American political actor, writer satirist and television host Steven Colbert presents factual news in a satirical way on Comedy Central's The Colbert Report. No topic is off limits to the "well-intentioned, poorly informed, high-status idiot", character portrayed by Colbert and dental care is included in that mix (http://www.nytimes.com/2005/09/25/magazine/25questions.html.)
During 2011, most of the media focused on stories surrounding celebrity antics, the raising of the Debt Ceiling and the death of Osama Bin Laden. Colbert has done that and more by providing commentary on a number of trends in the dental industry including a retraction in the toothpaste market, the struggling "baby tooth economy" and the unusual teeth of a man who successfully foreclosed on those who were trying to foreclose on him.

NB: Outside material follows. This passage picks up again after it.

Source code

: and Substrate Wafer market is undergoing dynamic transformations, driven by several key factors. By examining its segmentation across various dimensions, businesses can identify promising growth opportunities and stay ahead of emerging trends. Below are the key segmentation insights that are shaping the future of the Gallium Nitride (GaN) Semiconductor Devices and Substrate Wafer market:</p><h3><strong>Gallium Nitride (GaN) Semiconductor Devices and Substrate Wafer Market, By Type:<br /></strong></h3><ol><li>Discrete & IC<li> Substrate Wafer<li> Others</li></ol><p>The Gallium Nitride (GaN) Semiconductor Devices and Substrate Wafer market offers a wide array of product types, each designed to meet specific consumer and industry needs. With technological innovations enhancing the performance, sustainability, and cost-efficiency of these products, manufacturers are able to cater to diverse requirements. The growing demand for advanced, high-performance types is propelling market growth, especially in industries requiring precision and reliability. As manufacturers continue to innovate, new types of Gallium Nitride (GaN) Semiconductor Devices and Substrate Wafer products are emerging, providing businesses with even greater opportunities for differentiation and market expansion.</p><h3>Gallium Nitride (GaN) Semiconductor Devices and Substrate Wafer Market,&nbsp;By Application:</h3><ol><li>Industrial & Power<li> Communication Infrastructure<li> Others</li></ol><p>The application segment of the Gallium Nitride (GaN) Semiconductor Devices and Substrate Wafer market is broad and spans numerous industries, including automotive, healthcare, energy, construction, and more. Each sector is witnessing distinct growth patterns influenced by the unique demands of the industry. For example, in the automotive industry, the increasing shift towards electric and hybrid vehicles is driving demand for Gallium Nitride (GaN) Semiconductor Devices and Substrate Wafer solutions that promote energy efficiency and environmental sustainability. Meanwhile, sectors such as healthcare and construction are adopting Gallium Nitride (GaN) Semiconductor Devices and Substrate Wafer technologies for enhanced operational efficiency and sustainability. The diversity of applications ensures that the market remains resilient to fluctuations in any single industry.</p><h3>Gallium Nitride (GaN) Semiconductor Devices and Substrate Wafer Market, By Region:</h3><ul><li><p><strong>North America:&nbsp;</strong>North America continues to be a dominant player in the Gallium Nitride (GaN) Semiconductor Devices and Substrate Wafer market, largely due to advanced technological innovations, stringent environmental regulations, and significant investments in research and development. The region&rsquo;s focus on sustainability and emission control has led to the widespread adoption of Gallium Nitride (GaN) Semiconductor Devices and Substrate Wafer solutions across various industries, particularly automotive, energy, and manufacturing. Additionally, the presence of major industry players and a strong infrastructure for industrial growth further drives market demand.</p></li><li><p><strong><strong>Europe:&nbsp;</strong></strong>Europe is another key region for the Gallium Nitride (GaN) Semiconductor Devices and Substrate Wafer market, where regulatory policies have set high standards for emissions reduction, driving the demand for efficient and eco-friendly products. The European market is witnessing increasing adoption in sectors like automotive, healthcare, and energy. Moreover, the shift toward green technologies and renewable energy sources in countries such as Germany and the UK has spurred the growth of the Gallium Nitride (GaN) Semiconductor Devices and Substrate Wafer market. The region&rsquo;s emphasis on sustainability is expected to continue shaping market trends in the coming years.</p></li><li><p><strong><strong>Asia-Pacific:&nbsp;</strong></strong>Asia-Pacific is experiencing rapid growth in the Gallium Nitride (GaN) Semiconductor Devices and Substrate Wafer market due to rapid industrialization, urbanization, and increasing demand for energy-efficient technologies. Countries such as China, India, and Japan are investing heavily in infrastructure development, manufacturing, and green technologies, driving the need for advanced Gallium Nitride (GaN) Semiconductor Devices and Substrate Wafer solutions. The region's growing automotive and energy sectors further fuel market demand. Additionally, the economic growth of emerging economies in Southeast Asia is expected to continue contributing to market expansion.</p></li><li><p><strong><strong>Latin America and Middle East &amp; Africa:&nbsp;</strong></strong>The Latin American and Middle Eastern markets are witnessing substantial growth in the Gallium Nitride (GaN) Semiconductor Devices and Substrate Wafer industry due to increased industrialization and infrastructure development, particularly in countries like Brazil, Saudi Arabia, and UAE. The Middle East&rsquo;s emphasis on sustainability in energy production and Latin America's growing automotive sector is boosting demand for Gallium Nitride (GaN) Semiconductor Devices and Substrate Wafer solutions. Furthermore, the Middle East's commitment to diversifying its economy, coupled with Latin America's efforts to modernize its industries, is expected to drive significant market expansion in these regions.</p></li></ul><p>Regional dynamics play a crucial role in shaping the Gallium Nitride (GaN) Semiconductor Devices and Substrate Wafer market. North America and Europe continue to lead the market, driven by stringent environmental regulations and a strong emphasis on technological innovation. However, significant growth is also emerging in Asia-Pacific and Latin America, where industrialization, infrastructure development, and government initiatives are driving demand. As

America is known as the land of plenty and that is apparent to consumers charged with the task of buying toothpaste for the oral hygiene needs of their loved ones. Hundreds of different dental care products fill store shelves and promote a variety of perks such as flavor, tooth whitening abilities, combating halitosis and being gentle enough for sensitive teeth. The Wall Street Journal addressed those facts and Colbert opted to focus his attention on how he would now struggle to brush all 32 of his teeth with different options as toothpaste manufactures are "putting the breaks on new-product introductions" (http://online.wsj.com/article/SB10001424052748703373404576148363319407354.html).
According to the WSJ report, there are now only 352 toothpaste varieties available, down from a the 412 recorded in March 2008 by Spire LLC. Colbert shed crocodile tears over the travesty and paid special tribute to some of the toothpastes that have died. Individuals mourning the death of their preferred toothpaste still have hundreds to choose from. Those overwhelmed by the task should seek the professional advice of their dentist to help in the decision-making products.